Reading bad csv files with garbage values

2019-01-27 03:10发布

问题:

I wish to read a csv file which has the following format using pandas:

    atrrth
    sfkjbgksjg
    airuqghlerig
    Name         Roll
    airuqgorqowi
    awlrkgjabgwl
    AAA          67
    BBB          55
    CCC          07

As you can see, if I use pd.read_csv, I get the fairly obvious error:

 ParserError: Error tokenizing data. C error: Expected 1 fields in line 4, saw 2

But I wish to get the entire data into a dataframe.
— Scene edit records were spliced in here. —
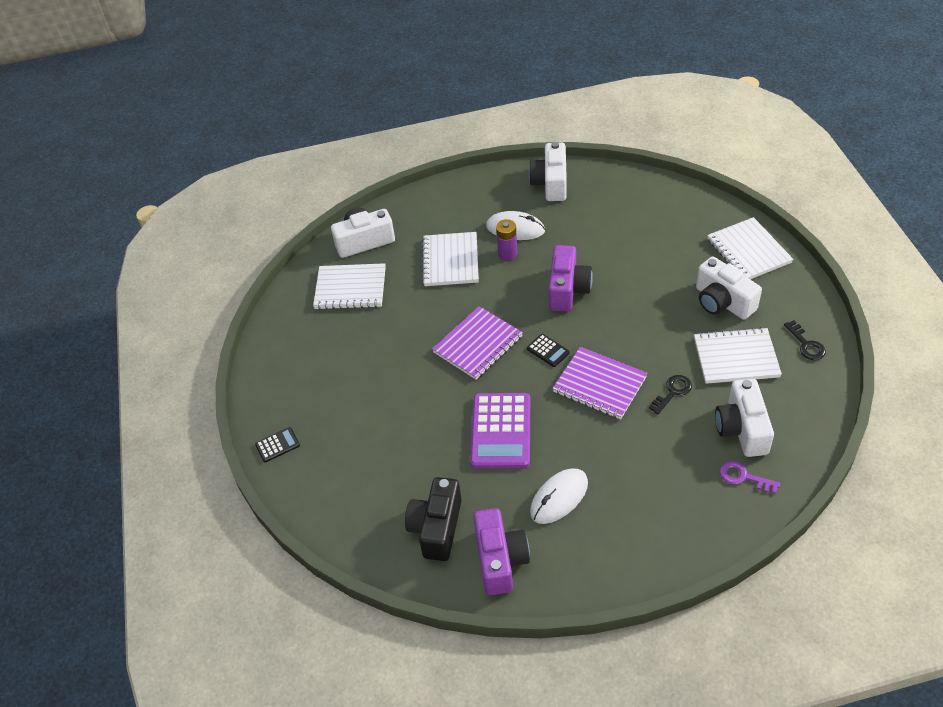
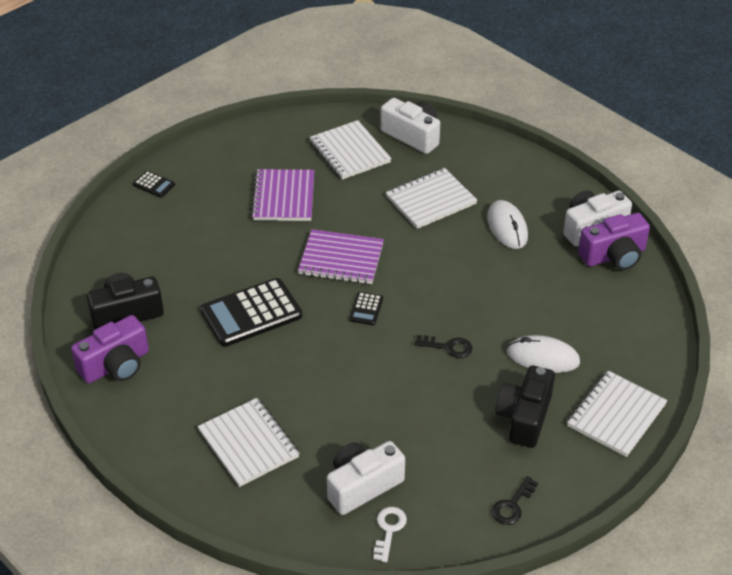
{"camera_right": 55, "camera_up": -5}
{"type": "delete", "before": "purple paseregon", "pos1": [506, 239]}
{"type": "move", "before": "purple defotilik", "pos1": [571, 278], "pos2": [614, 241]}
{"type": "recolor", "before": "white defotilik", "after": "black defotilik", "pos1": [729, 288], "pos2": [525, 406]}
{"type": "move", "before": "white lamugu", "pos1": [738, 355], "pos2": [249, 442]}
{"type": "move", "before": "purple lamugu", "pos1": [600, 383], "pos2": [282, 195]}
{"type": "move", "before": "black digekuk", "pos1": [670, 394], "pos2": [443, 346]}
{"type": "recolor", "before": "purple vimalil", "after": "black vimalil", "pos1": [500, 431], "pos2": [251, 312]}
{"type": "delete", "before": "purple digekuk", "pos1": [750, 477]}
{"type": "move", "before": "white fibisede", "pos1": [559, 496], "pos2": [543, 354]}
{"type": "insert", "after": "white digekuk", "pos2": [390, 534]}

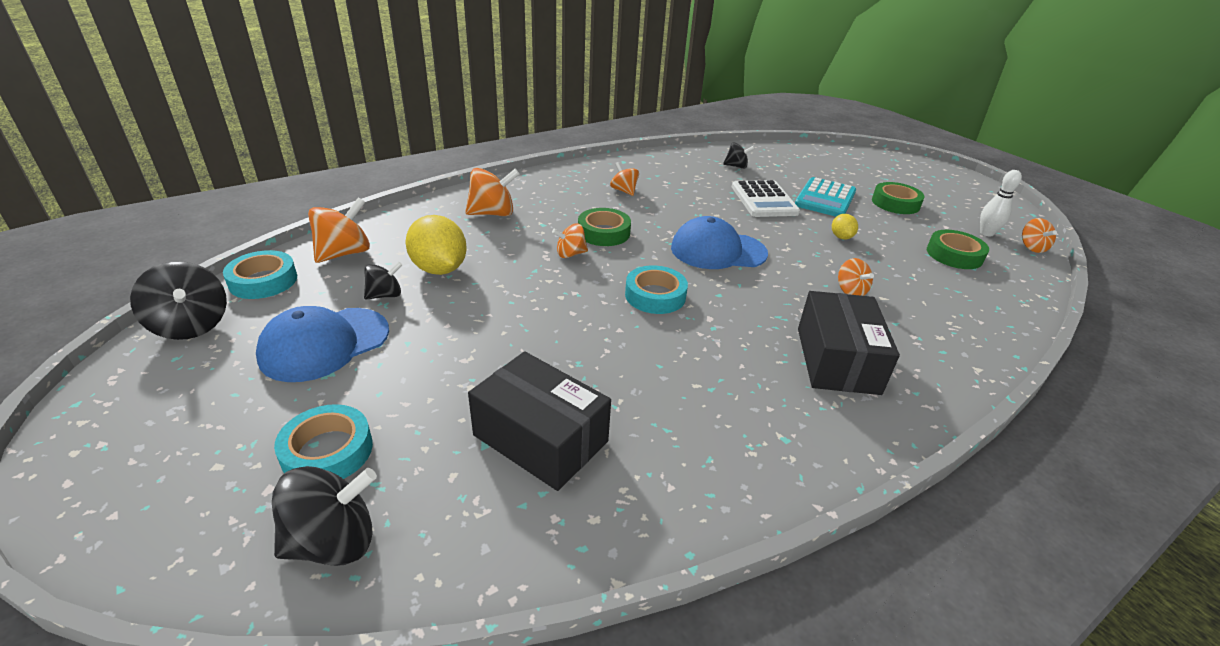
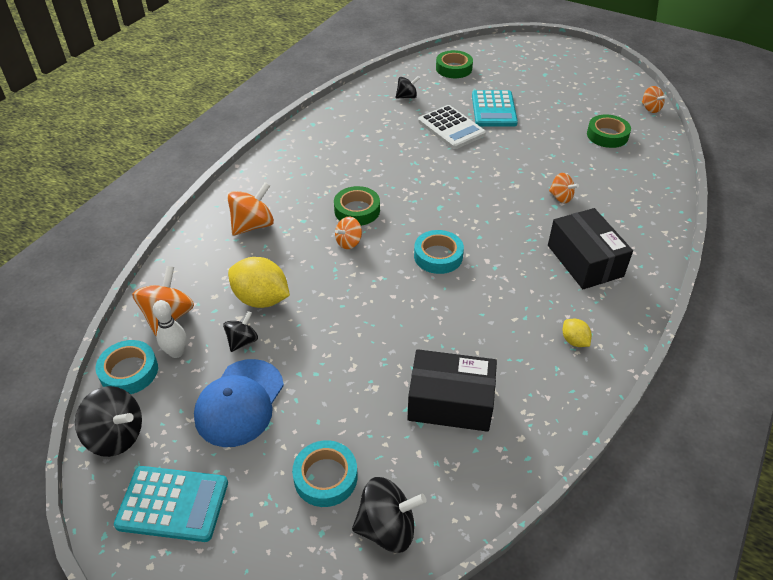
{"camera_right": -25, "camera_up": 10}
{"type": "delete", "before": "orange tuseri", "pos1": [624, 179]}
{"type": "move", "before": "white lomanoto", "pos1": [1001, 203], "pos2": [170, 329]}
{"type": "move", "before": "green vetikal", "pos1": [898, 198], "pos2": [454, 64]}
{"type": "move", "before": "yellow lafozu", "pos1": [845, 227], "pos2": [577, 333]}
{"type": "delete", "before": "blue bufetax", "pos1": [719, 242]}
{"type": "rotate", "before": "black tuseri", "pos1": [324, 516], "pos2": [389, 515], "turn": 45}
{"type": "insert", "after": "turquoise vimalil", "pos2": [171, 504]}

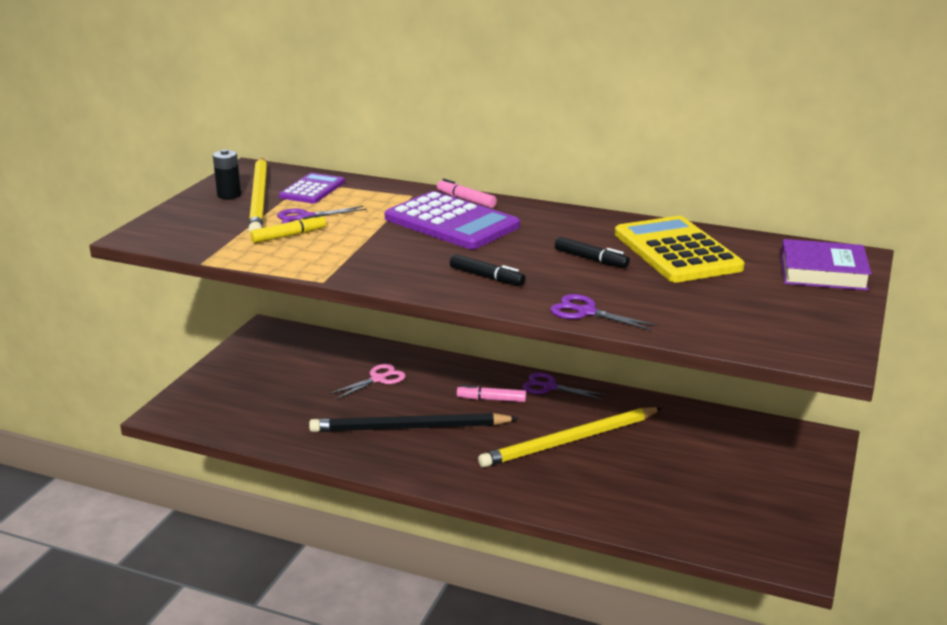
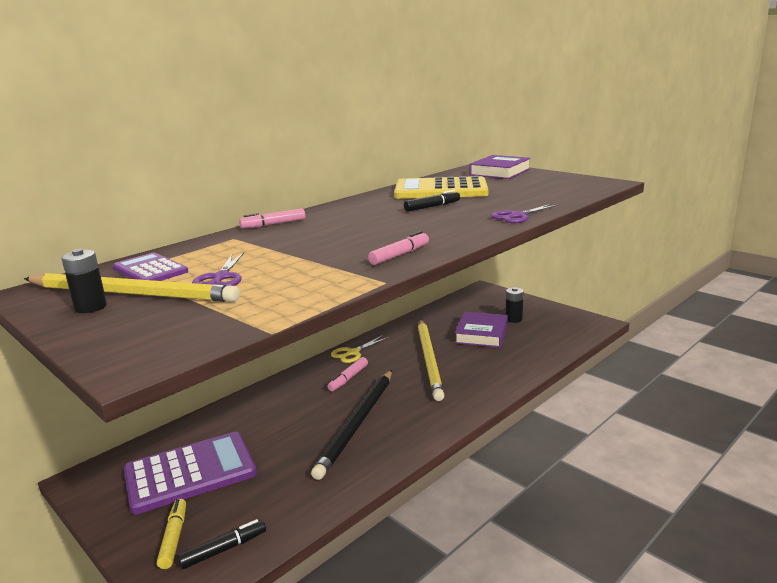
{"camera_right": -65, "camera_up": -5}
{"type": "move", "before": "purple vimalil", "pos1": [452, 220], "pos2": [190, 473]}
{"type": "move", "before": "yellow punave", "pos1": [288, 228], "pos2": [171, 534]}
{"type": "move", "before": "black punave", "pos1": [488, 270], "pos2": [221, 544]}
{"type": "delete", "before": "pink nezasufok", "pos1": [367, 381]}
{"type": "recolor", "before": "purple nezasufok", "after": "yellow nezasufok", "pos1": [563, 386], "pos2": [360, 349]}
{"type": "insert", "after": "pink punave", "pos2": [398, 248]}
{"type": "insert", "after": "black paseregon", "pos2": [514, 305]}
{"type": "insert", "after": "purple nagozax", "pos2": [481, 330]}

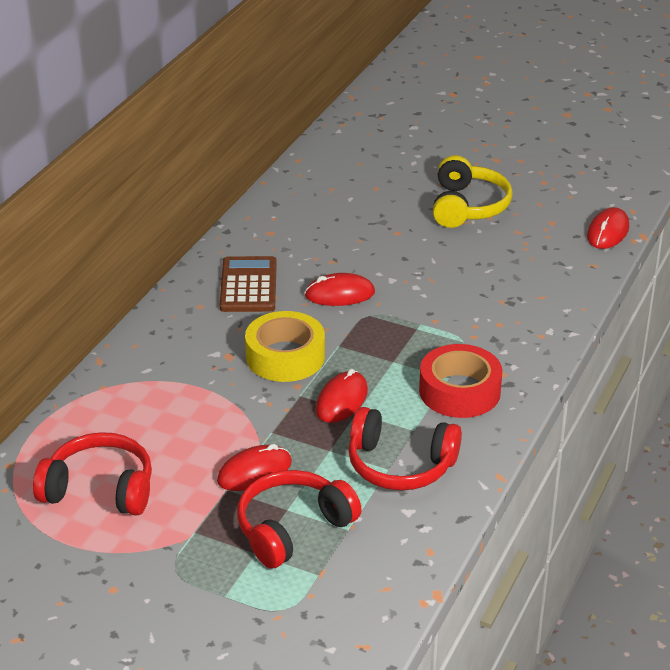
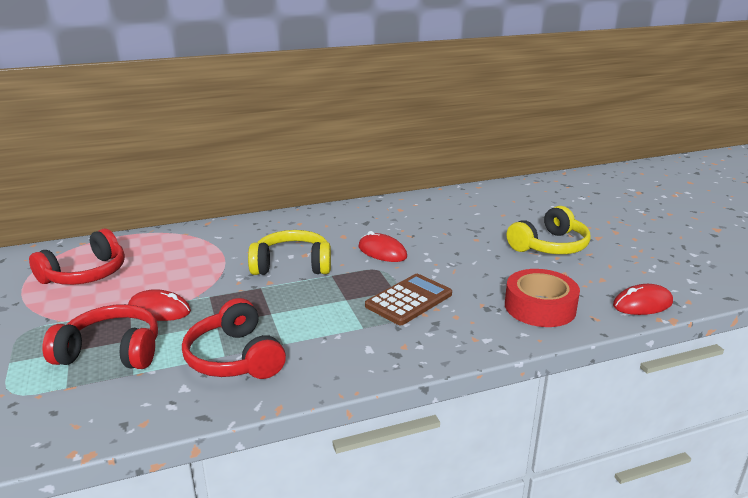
{"camera_right": 45, "camera_up": -10}
{"type": "move", "before": "brown vimalil", "pos1": [248, 284], "pos2": [408, 299]}
{"type": "replace", "before": "yellow vetikal", "after": "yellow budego", "pos1": [285, 346], "pos2": [289, 252]}
{"type": "move", "before": "red vetikal", "pos1": [460, 381], "pos2": [542, 298]}
{"type": "delete", "before": "red fibisede", "pos1": [342, 396]}
{"type": "rotate", "before": "red budego", "pos1": [92, 474], "pos2": [77, 257], "turn": 75}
Using error_bad_lines = False will remove the important stuff and leave only the garbage values

These are the 2 of the possible column names as given below :

Name : [Name , NAME , Name of student] 
Roll : [Rollno , Roll , ROLL]

How to achieve this?

回答1:

Open the csv file and find a row from where the column name starts:

with open(r'data.csv') as fp:
    skip = next(filter(
        lambda x: x[1].startswith(('Name','NAME')),
        enumerate(fp)
    ))[0]

The value will be stored in skip parameter

import pandas as pd
df = pd.read_csv('data.csv', skiprows=skip)

Works in Python 3.X



回答2:

I would like to suggest a slight modification/simplification to @RahulAgarwal's answer. Rather than closing and re-opening the file, you can continue loading the same stream directly into pandas. Instead of recording the number of rows to skip, you can record the header line and split it manually to provide the column names:

with open(r'data.csv') as fp:
    names = next(line for line in fp if line.casefold().lstrip().startswith('name'))
    df = pd.read_csv(fp, names=names.strip().split())

This has an advantage for files with large numbers of trash lines.

A more detailed check could be something like this:

def isheader(line):
    items = line.strip().split()
    if len(items) != 2:
        return False
    items = sorted(map(str.casefold, items))
    return items[0].startswith('name') and items[1].startswith('roll')

This function will handle all your possibilities, in any order, but also currently skip trash lines with spaces in them. You would use it as a filter:

names = next(line for line in fp if isheader(line))


回答3:

If that's indeed the structure (and not just an example of what sort of garbage one can get), you can simply use skiprows argument to indicate how many lines should be skipped. In other words, you should read your dataframe like this:

import pandas as pd

df = pd.read_csv('your.csv', skiprows=3)

Mind that skiprows can do much more. Check the docs.